Any agreement negotiated between them, therefore, will likely involve a compromise over the single market.
Either way, negotiations will be delayed
One thing is for certain; Brexit negotiations are now hanging in the balance and will almost certainly be postponed while Britain works out not only its position on leaving the EU, but also what politicians will take the lead on this.
“The Brexit clock started ticking when May triggered Article 50 in March,” writes Dr. Simpson.
“Taking six weeks out of the two-year Brexit negotiating window to conduct a general election was risky, as it has eaten into the time available to deal with the EU. Now, with so much uncertainty about how the next government will be formed, more time will inevitably be lost.”
Negotiations to leave the EU are due to start on June 19 and Donald Tusk, the European Council president, has warned that there may be “no deal” if talks are delayed.
“We don’t know when Brexit talks start,” he tweeted this morning. “We know when they must end. Do your best to avoid a ‘no deal’ as result of ‘no negotiations.’”
UK is currently scheduled to leave the EU on March 29 2019, regardless of whether post-Brexit arrangements have been agreed.
Talks may be further delayed if there’s a vote of no confidence in May: “but that will require a lot of coordination between the opposition parties,” says Prof. Guerrina.
EU negotiators won’t wait forever
Senior EU members are all ready to negotiate on a deal – but we’re now in the position where we are not.
With the shock result of the general election, the UK is no longer clear about how it will exit the EU; let alone when.

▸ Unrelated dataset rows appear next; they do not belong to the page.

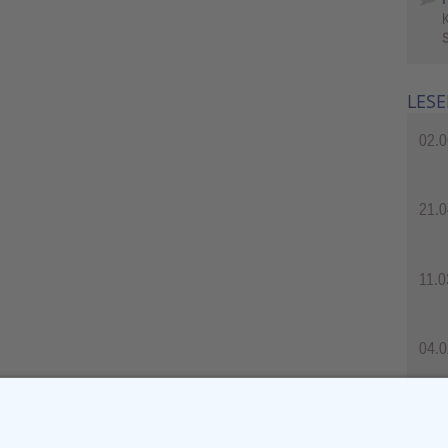
S
LESE
02.0
21.0
11.0
04.0
04.0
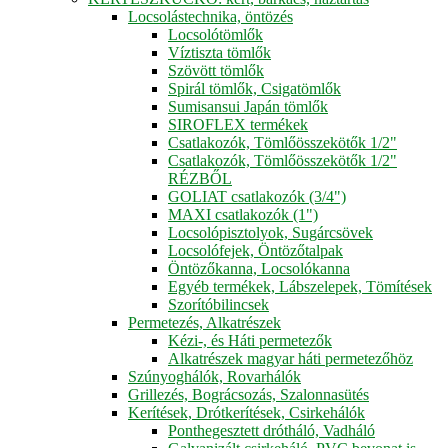
Locsolástechnika, öntözés
Locsolótömlők
Víztiszta tömlők
Szövött tömlők
Spirál tömlők, Csigatömlők
Sumisansui Japán tömlők
SIROFLEX termékek
Csatlakozók, Tömlőösszekötők 1/2"
Csatlakozók, Tömlőösszekötők 1/2"
RÉZBŐL
GOLIAT csatlakozók (3/4")
MAXI csatlakozók (1")
Locsolópisztolyok, Sugárcsövek
Locsolófejek, Öntözőtalpak
Öntözőkanna, Locsolókanna
Egyéb termékek, Lábszelepek, Tömítések
Szorítóbilincsek
Permetezés, Alkatrészek
Kézi-, és Háti permetezők
Alkatrészek magyar háti permetezőhöz
Szúnyoghálók, Rovarhálók
Grillezés, Bográcsozás, Szalonnasütés
Kerítések, Drótkerítések, Csirkehálók
Ponthegesztett drótháló, Vadháló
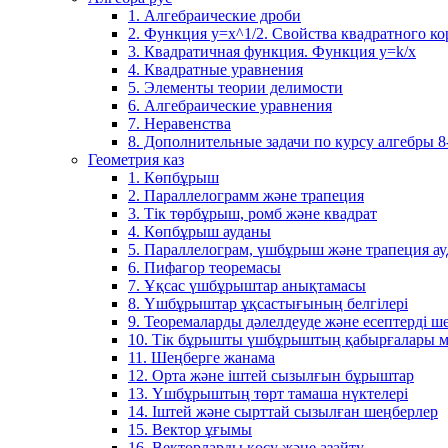
1. Алгебраические дроби
2. Функция y=x^1/2. Свойства квадратного ко
3. Квадратичная функция. Функция у=k/x
4. Квадратные уравнения
5. Элементы теории делимости
6. Алгебраические уравнения
7. Неравенства
8. Дополнительные задачи по курсу алгебры 8
Геометрия каз
1. Көпбұрыш
2. Параллелограмм және трапеция
3. Тік төрбұрыш, ромб және квадрат
4. Көпбұрыш ауданы
5. Параллелограм, үшбұрыш және трапеция а
6. Пифагор теоремасы
7. Ұқсас үшбұрыштар анықтамасы
8. Үшбұрыштар ұқсастығының белгілері
9. Теоремаларды дәлелдеуде және есептерді 
10. Тік бұрышты үшбұрыштың қабырғалары м
11. Шеңберге жанама
12. Орта және іштей сызылғын бұрыштар
13. Үшбұрыштың төрт тамаша нүктелері
14. Іштей және сырттай сызылған шеңберлер
15. Вектор ұғымы
16. Векторларды қосу және азайту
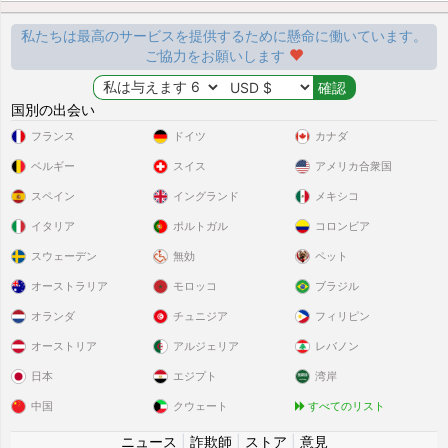
私たちは最高のサービスを提供するために懸命に働いています。
ご協力をお願いします
国別の出会い
フランス
ドイツ
カナダ
ベルギー
スイス
アメリカ合衆国
スペイン
イングランド
メキシコ
イタリア
ポルトガル
コロンビア
スウェーデン
無効
ペット
オーストラリア
モロッコ
ブラジル
オランダ
チュニジア
フィリピン
オーストリア
アルジェリア
レバノン
日本
エジプト
湾岸
中国
クウェート
すべてのリスト
ニュース
|
詐欺師
|
ストア
|
意見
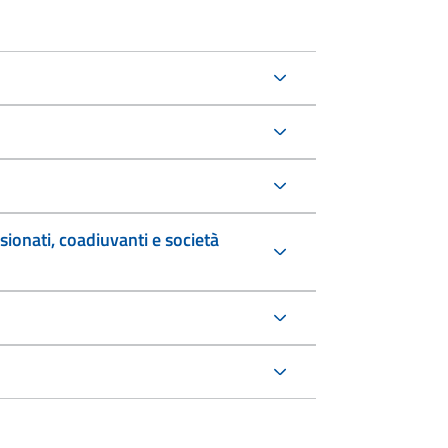
sionati, coadiuvanti e società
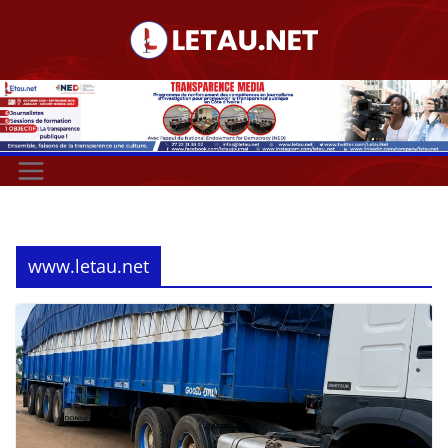
Passer
au
contenu
www.letau.net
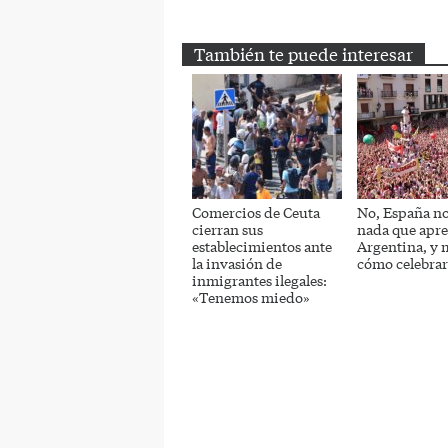
Email
Twitter
Facebook
También te puede interesar
Comercios de Ceuta
No, España no
cierran sus
nada que apr
establecimientos ante
Argentina, y
la invasión de
cómo celebrar
inmigrantes ilegales:
«Tenemos miedo»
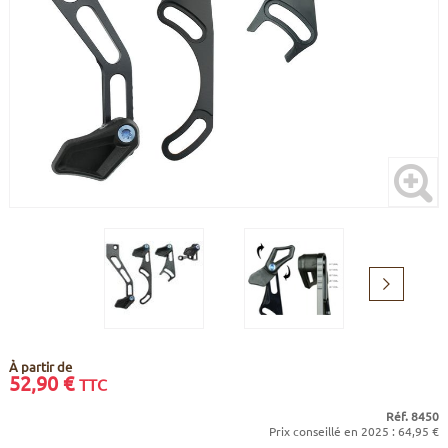
CADRES
ECRANS
SOINS DU CORPS
AUTOCOLLANTS
PURE DAYS
BATTERIES
ETUDE POSTURALE
GOODIES
CADRES E-BIKE
SUPPORTS
MOTEURS
COMMANDES DÉPORTÉES
CABLES ÉLECTRIQUES
Suivant
À partir de
52,90
€
TTC
Réf. 8450
Prix conseillé en 2025 : 64,95 €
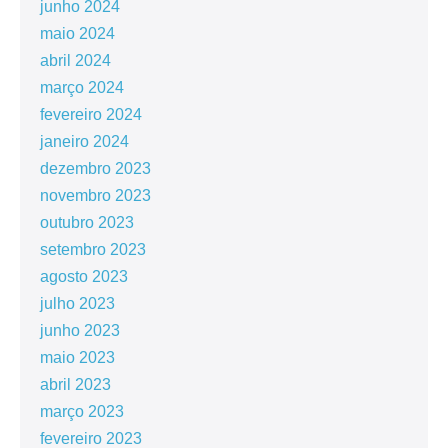
junho 2024
maio 2024
abril 2024
março 2024
fevereiro 2024
janeiro 2024
dezembro 2023
novembro 2023
outubro 2023
setembro 2023
agosto 2023
julho 2023
junho 2023
maio 2023
abril 2023
março 2023
fevereiro 2023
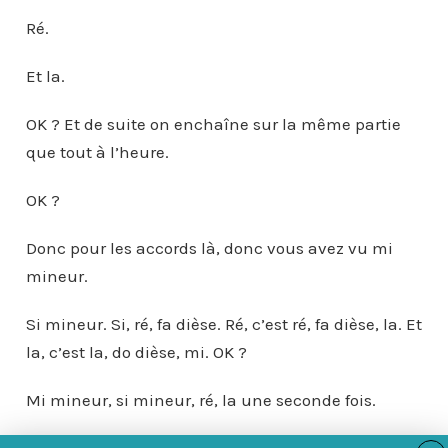
Ré.
Et la.
OK ? Et de suite on enchaîne sur la même partie
que tout à l’heure.
OK ?
Donc pour les accords là, donc vous avez vu mi
mineur.
Si mineur. Si, ré, fa dièse. Ré, c’est ré, fa dièse, la. Et
la, c’est la, do dièse, mi. OK ?
Mi mineur, si mineur, ré, la une seconde fois.
Et donc on arrive sur la fin.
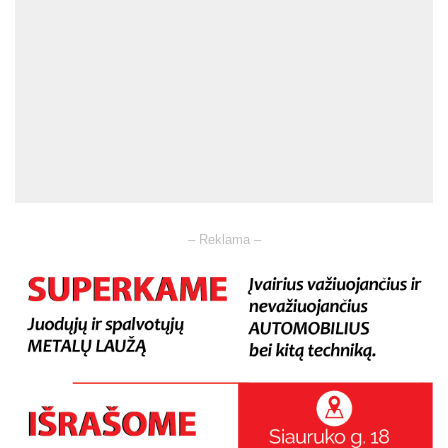
– Reklama –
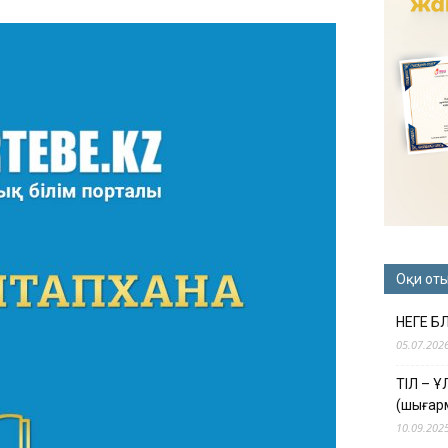
Оқи от
НЕГЕ Б
05.07.202
ТІЛ – 
(шығар
10.09.202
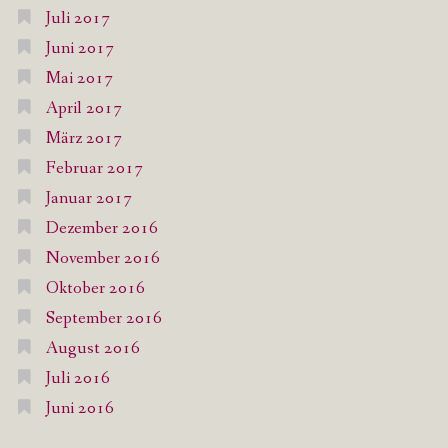
Juli 2017
Juni 2017
Mai 2017
April 2017
März 2017
Februar 2017
Januar 2017
Dezember 2016
November 2016
Oktober 2016
September 2016
August 2016
Juli 2016
Juni 2016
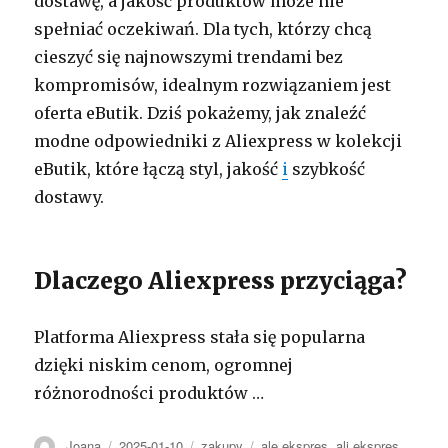
dostawę, a jakość produktów może nie
spełniać oczekiwań. Dla tych, którzy chcą
cieszyć się najnowszymi trendami bez
kompromisów, idealnym rozwiązaniem jest
oferta eButik. Dziś pokażemy, jak znaleźć
modne odpowiedniki z Aliexpress w kolekcji
eButik, które łączą styl, jakość
i
szybkość
dostawy.
Dlaczego Aliexpress przyciąga?
Platforma Aliexpress stała się popularna
dzięki niskim cenom, ogromnej
różnorodności produktów …
Autor
Opublikowano
Kategorie
Tagi
Joana
2025-01-10
zakupy
ale ekspres
,
ali ekspres
,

While chief Brexit negotiator Michele Bernier has indicated a fairly relaxed approach, saying, “Brexit negotiations should start when (the) UK is ready”, other officials appear less patient.
European Commission President Jean-Claude Juncker says he hopes there will be no “further delay” to the start of talks, despite the fallout from the election.
“As far as the Commission is concerned we can open negotiations tomorrow morning at half past nine,” he says.
We now have more say over our exit
Perhaps the most obvious outcome of this election is that no party has presented a coherent vision of exactly what Brexit Britain will look like.
The electorate are no clearer now on how Britain will leave the EU than we were six weeks ago, or even last year.
This lack of a convincing strategy – and the consequent lack of a political majority – obliges MPs from all parties to form an open dialogue on how we will handle our EU divorce.
“What will happen now is that the opposition will be able to scrutinise more closely any deal the government is going to strike with the European Union,” says Prof. Guerrina. “The opposition parties will also be able to have greater influence on the way the UK legislative framework will develop after Brexit.”
Without a mandate for hard Brexit, all options are still on the table and can be decided upon as the process of leaving gets underway.
“Most people voting in the EU referendum on both sides of the divide had little hard evidence upon which to make a decision,” says Callaghan.
“This general election result increases the chances that they will be able to influence the Brexit deal, as hard evidence concerning the terms of the deal begins to emerge once the negotiations get underway.”
“We will have more say,” says Taylor. “The government will have to listen very carefully. However the group with the loudest voice is the DUP.”